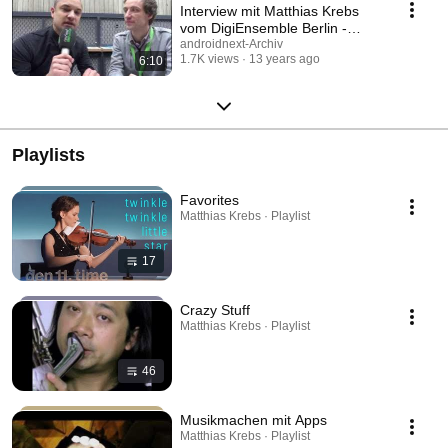
Interview mit Matthias Krebs
vom DigiEnsemble Berlin -
droidcon 2013
androidnext-Archiv
1.7K views
13 years ago
6:10
Playlists
Favorites
Matthias Krebs · Playlist
17
Crazy Stuff
Matthias Krebs · Playlist
46
Musikmachen mit Apps
Matthias Krebs · Playlist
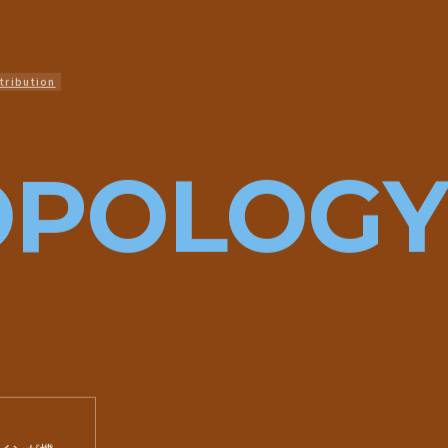
tribution
OPOLOGY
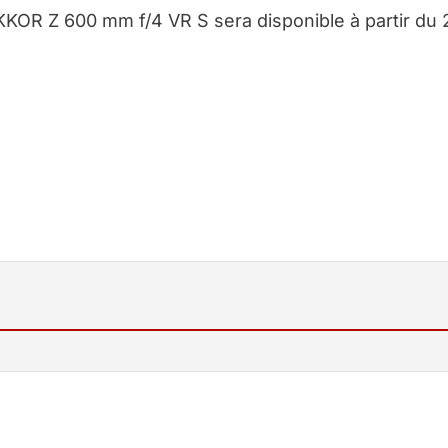
KKOR Z 600 mm f/4 VR S sera disponible à partir du 
ECTIFS NIKKOR Z CHEZ MISS NUMERIQUE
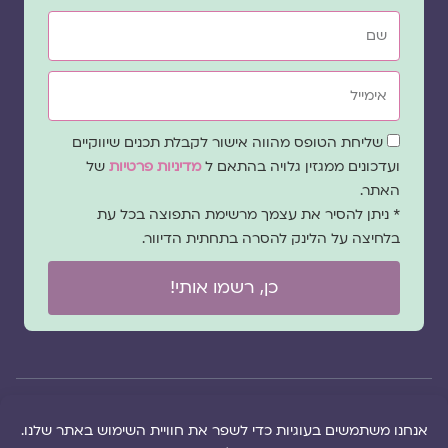
שם
אימייל
שדה
שליחת הטופס מהווה אישור לקבלת תכנים שיווקיים
הסכמה
ועדכונים ממגזין גלויה בהתאם ל
מדיניות פרטיות
של
האתר.
* ניתן להסיר את עצמך מרשימת התפוצה בכל עת
בלחיצה על הלינק להסרה בתחתית הדיוור.
כן, רשמו אותי!
© 2026 כל
במקרה
הוקם ב ❤ על ידי –
הזכויות של מגזין
של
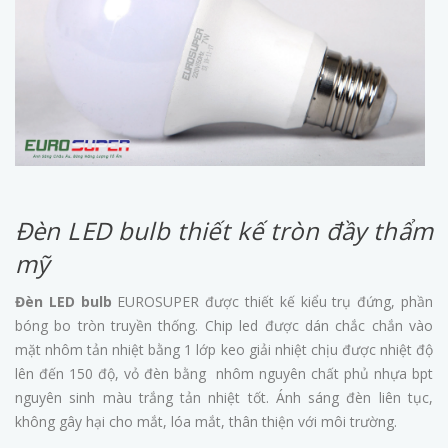
Đèn LED bulb thiết kế tròn đầy thẩm
mỹ
Đèn LED bulb
EUROSUPER được thiết kế kiểu trụ đứng, phần
bóng bo tròn truyền thống. Chip led được dán chắc chắn vào
mặt nhôm tản nhiệt bằng 1 lớp keo giải nhiệt chịu được nhiệt độ
lên đến 150 độ, vỏ đèn bằng nhôm nguyên chất phủ nhựa bpt
nguyên sinh màu trắng tản nhiệt tốt. Ánh sáng đèn liên tục,
không gây hại cho mắt, lóa mắt, thân thiện với môi trường.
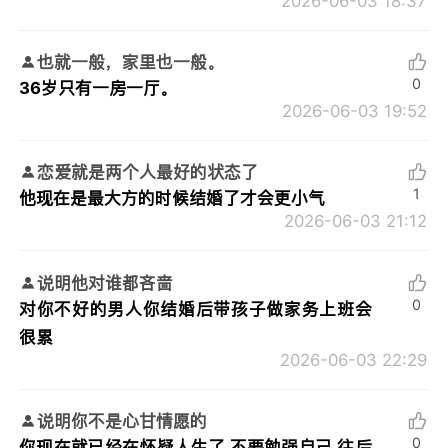
2026-06-03 18:37
也就一般，家里也一般。
0
36岁只有一房一厅。
2026-06-03 19:52
恋爱就是两个人最好的状态了
1
他现在是最大方的时候结婚了才会更小气
2026-06-03 21:12
说明他对谁都吝啬
0
对你不好的男人你结婚后带孩子做家务上班会
很累
2026-06-03 22:29
说明你不是心甘情愿的
0
你现在就已经在怀疑人生了 不要勉强自己 往后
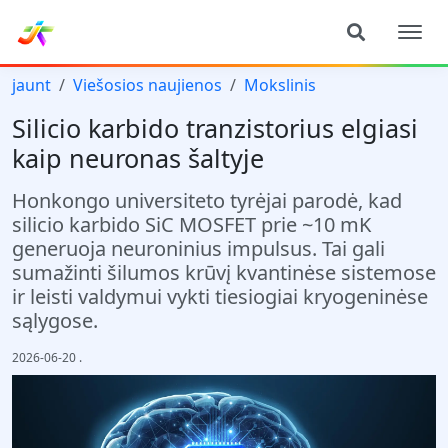
jaunt
Viešosios naujienos
Mokslinis
Silicio karbido tranzistorius elgiasi
kaip neuronas šaltyje
Honkongo universiteto tyrėjai parodė, kad
silicio karbido SiC MOSFET prie ~10 mK
generuoja neuroninius impulsus. Tai gali
sumažinti šilumos krūvį kvantinėse sistemose
ir leisti valdymui vykti tiesiogiai kryogeninėse
sąlygose.
2026-06-20
.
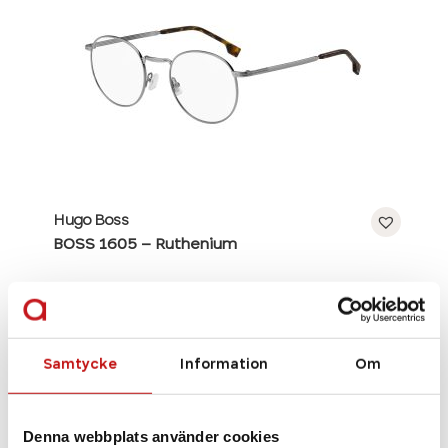
Hugo Boss
BOSS 1605 – Ruthenium
Se alla bågar
Samtycke
Information
Om
Denna webbplats använder cookies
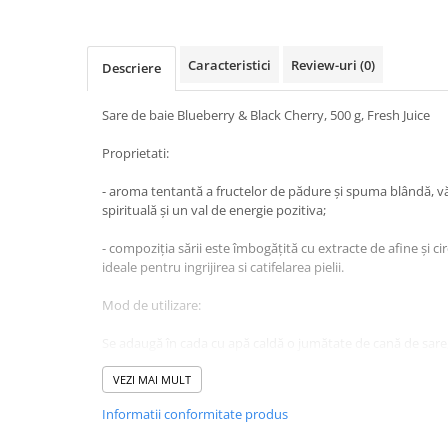
Baie
Bucatarie
Caracteristici
Review-uri
(0)
Descriere
Combaterea Insectelor
Daunatoare
Sare de baie Blueberry & Black Cherry, 500 g, Fresh Juice
Diverse produse de uz casnic
Proprietati:
Geamuri
- aroma tentantă a fructelor de pădure și spuma blândă, v
Mobilier
spirituală și un val de energie pozitiva;
Pardoseli
- compoziția sării este îmbogățită cu extracte de afine și ci
Saci Menajeri
ideale pentru ingrijirea si catifelarea pielii.
Servetele Umede Multisuprfete
Mod de utilizare:
Ingrijire Personala
Ingrijire Personala
Se adaugă în cada cu apă caldă o jumătate de cană de sare
Ingrijirea corpului
Timpul de îmbăiere este bine sa fie de 15-20 minute, în fieca
VEZI MAI MULT
Bureti/Perie
Informatii conformitate produs
Ingrediente:
Crema
Deo Incaltaminte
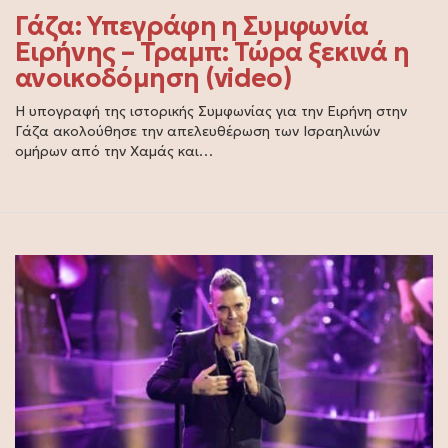
Γάζα: Υπεγράφη η Συμφωνία
Ειρήνης – Τραμπ: Τώρα ξεκινά η
ανοικοδόμηση (video)
Η υπογραφή της ιστορικής Συμφωνίας για την Ειρήνη στην
Γάζα ακολούθησε την απελευθέρωση των Ισραηλινών
ομήρων από την Χαμάς και…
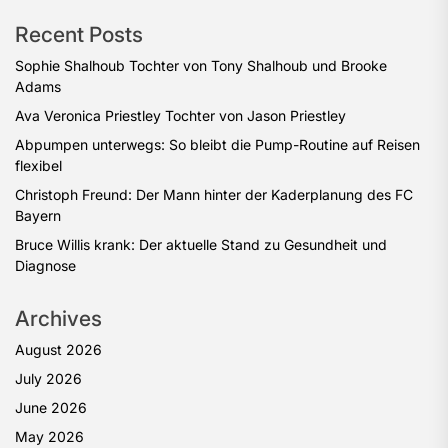
Recent Posts
Sophie Shalhoub Tochter von Tony Shalhoub und Brooke
Adams
Ava Veronica Priestley Tochter von Jason Priestley
Abpumpen unterwegs: So bleibt die Pump-Routine auf Reisen
flexibel
Christoph Freund: Der Mann hinter der Kaderplanung des FC
Bayern
Bruce Willis krank: Der aktuelle Stand zu Gesundheit und
Diagnose
Archives
August 2026
July 2026
June 2026
May 2026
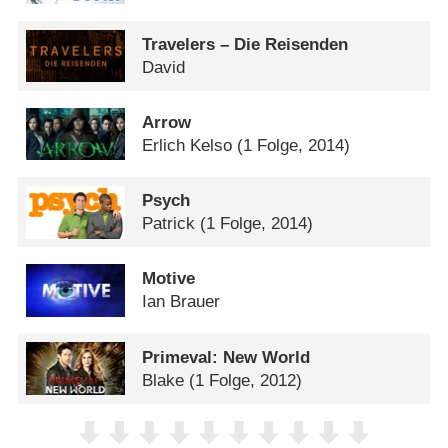
Travelers – Die Reisenden
David
Arrow
Erlich Kelso
(1 Folge, 2014)
Psych
Patrick
(1 Folge, 2014)
Motive
Ian Brauer
Primeval: New World
Blake
(1 Folge, 2012)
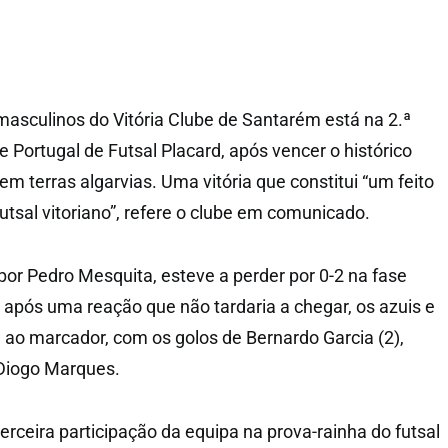
masculinos do Vitória Clube de Santarém está na 2.ª
e Portugal de Futsal Placard, após vencer o histórico
em terras algarvias. Uma vitória que constitui “um feito
 futsal vitoriano”, refere o clube em comunicado.
r Pedro Mesquita, esteve a perder por 0-2 na fase
s, após uma reação que não tardaria a chegar, os azuis e
 ao marcador, com os golos de Bernardo Garcia (2),
 Diogo Marques.
rceira participação da equipa na prova-rainha do futsal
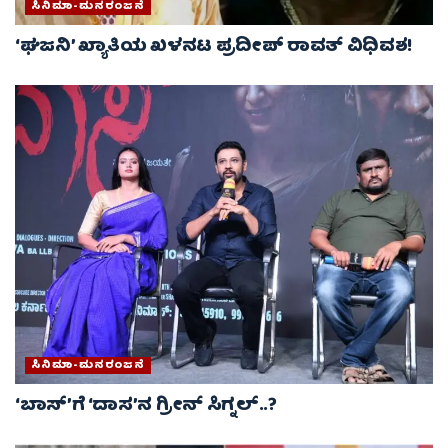
ಸಿನಿಮಾ-ಮನರಂಜನೆ
‘ಘಜನಿ’ ಖ್ಯಾತಿಯ ಖಳನಟ ಪ್ರದೀಪ್ ರಾವತ್ ವಿಧಿವಶ!
ಸಿನಿಮಾ-ಮನರಂಜನೆ
‘ಬಾಸ್’ಗೆ ‘ದಾಸ’ನ ಗ್ರೀನ್ ಸಿಗ್ನಲ್..?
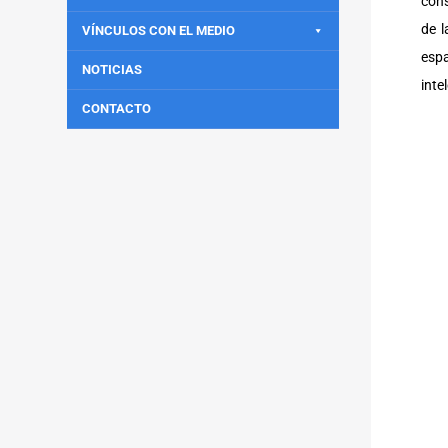
cons
de l
VÍNCULOS CON EL MEDIO
esp
NOTICIAS
inte
CONTACTO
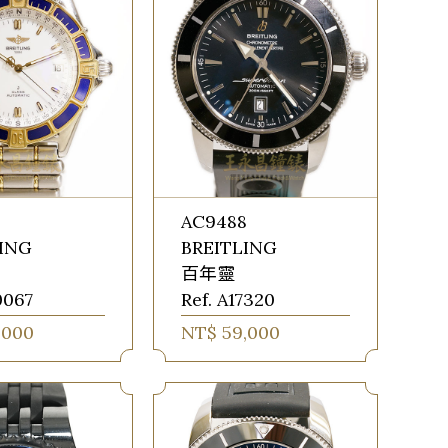
8
AC9488
LING
BREITLING
百年靈
0067
Ref. A17320
,000
NT$ 59,000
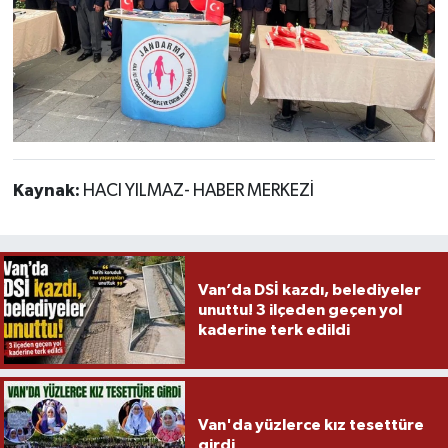
Kaynak:
HACI YILMAZ- HABER MERKEZİ
Van’da DSİ kazdı, belediyeler
unuttu! 3 ilçeden geçen yol
kaderine terk edildi
Van'da yüzlerce kız tesettüre
girdi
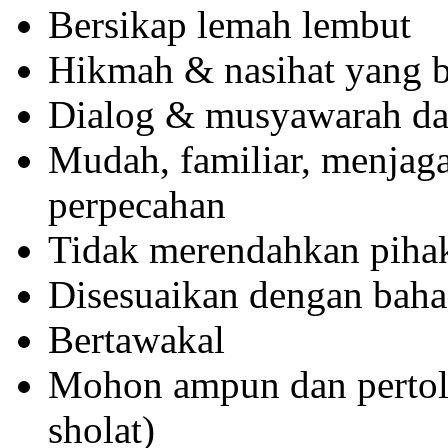
Bersikap lemah lembut
Hikmah & nasihat yang b
Dialog & musyawarah da
Mudah, familiar, menjag
perpecahan
Tidak merendahkan pihak
Disesuaikan dengan bah
Bertawakal
Mohon ampun dan pertol
sholat)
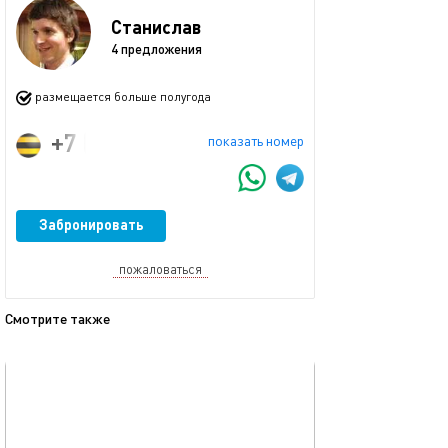
Станислав
4 предложения
размещается больше полугода
+7 (909) 433-29-96
показать номер
Забронировать
пожаловаться
Смотрите также
обновлено сегодня
Ещё фото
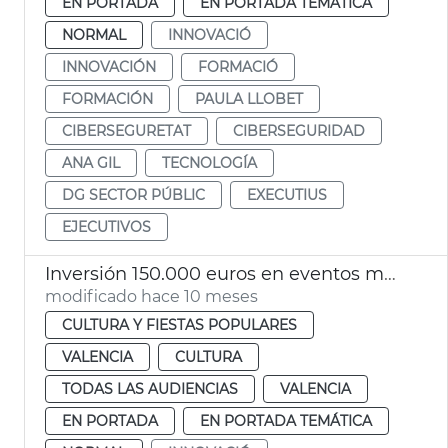
EN PORTADA
EN PORTADA TEMÁTICA
NORMAL
INNOVACIÓ
INNOVACIÓN
FORMACIÓ
FORMACIÓN
PAULA LLOBET
CIBERSEGURETAT
CIBERSEGURIDAD
ANA GIL
TECNOLOGÍA
DG SECTOR PÚBLIC
EXECUTIUS
EJECUTIVOS
Inversión 150.000 euros en eventos musicales de València Music City
modificado hace 10 meses
CULTURA Y FIESTAS POPULARES
VALENCIA
CULTURA
TODAS LAS AUDIENCIAS
VALENCIA
EN PORTADA
EN PORTADA TEMÁTICA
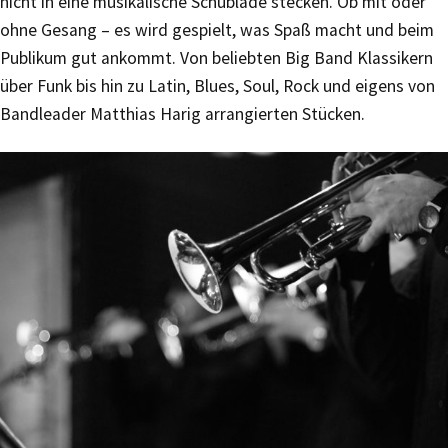
nicht in eine musikalische Schublade stecken. Ob mit oder
ohne Gesang – es wird gespielt, was Spaß macht und beim
Publikum gut ankommt. Von beliebten Big Band Klassikern
über Funk bis hin zu Latin, Blues, Soul, Rock und eigens von
Bandleader Matthias Harig arrangierten Stücken.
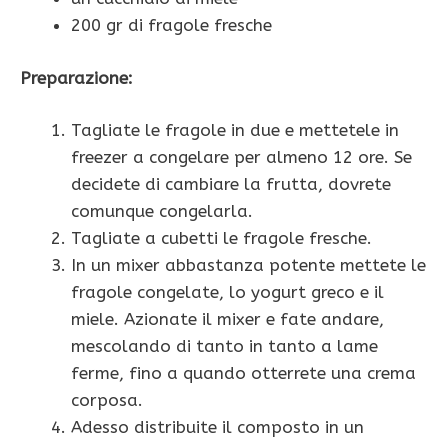
200 gr di fragole fresche
Preparazione:
Tagliate le fragole in due e mettetele in
freezer a congelare per almeno 12 ore. Se
decidete di cambiare la frutta, dovrete
comunque congelarla.
Tagliate a cubetti le fragole fresche.
In un mixer abbastanza potente mettete le
fragole congelate, lo yogurt greco e il
miele. Azionate il mixer e fate andare,
mescolando di tanto in tanto a lame
ferme, fino a quando otterrete una crema
corposa.
Adesso distribuite il composto in un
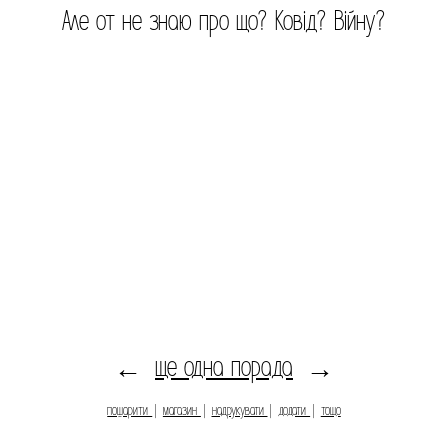
Але от не знаю про що? Ковід? Війну?
ще одна порада
←
→
пошарити
|
магазин
|
надрукувати
|
додати
|
тощо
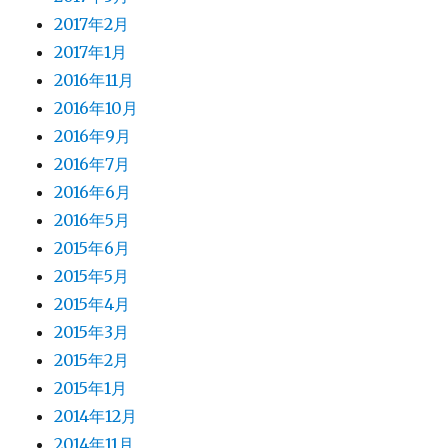
2017年2月
2017年1月
2016年11月
2016年10月
2016年9月
2016年7月
2016年6月
2016年5月
2015年6月
2015年5月
2015年4月
2015年3月
2015年2月
2015年1月
2014年12月
2014年11月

+--

PROMPT:
Please rewrite the listing lines beginning at the line that has "2026-06-03 18:37" and ending after the line that has "Denna webbplats använder cookies", swapping "Samtycke" for "Consent" and leaving everything else unchanged. Omit the pictures from your answer.

ANSWER TO THE PROBLEM:
2026-06-03 18:37
也就一般，家里也一般。
0
36岁只有一房一厅。
2026-06-03 19:52
恋爱就是两个人最好的状态了
1
他现在是最大方的时候结婚了才会更小气
2026-06-03 21:12
说明他对谁都吝啬
0
对你不好的男人你结婚后带孩子做家务上班会
很累
2026-06-03 22:29
说明你不是心甘情愿的
0
你现在就已经在怀疑人生了 不要勉强自己 往后
jaunt
Viešosios naujienos
Mokslinis
Silicio karbido tranzistorius elgiasi
kaip neuronas šaltyje
Honkongo universiteto tyrėjai parodė, kad
silicio karbido SiC MOSFET prie ~10 mK
generuoja neuroninius impulsus. Tai gali
sumažinti šilumos krūvį kvantinėse sistemose
ir leisti valdymui vykti tiesiogiai kryogeninėse
sąlygose.
2026-06-20
.
Hugo Boss
BOSS 1605 – Ruthenium
Se alla bågar
Consent
Information
Om
Denna webbplats använder cookies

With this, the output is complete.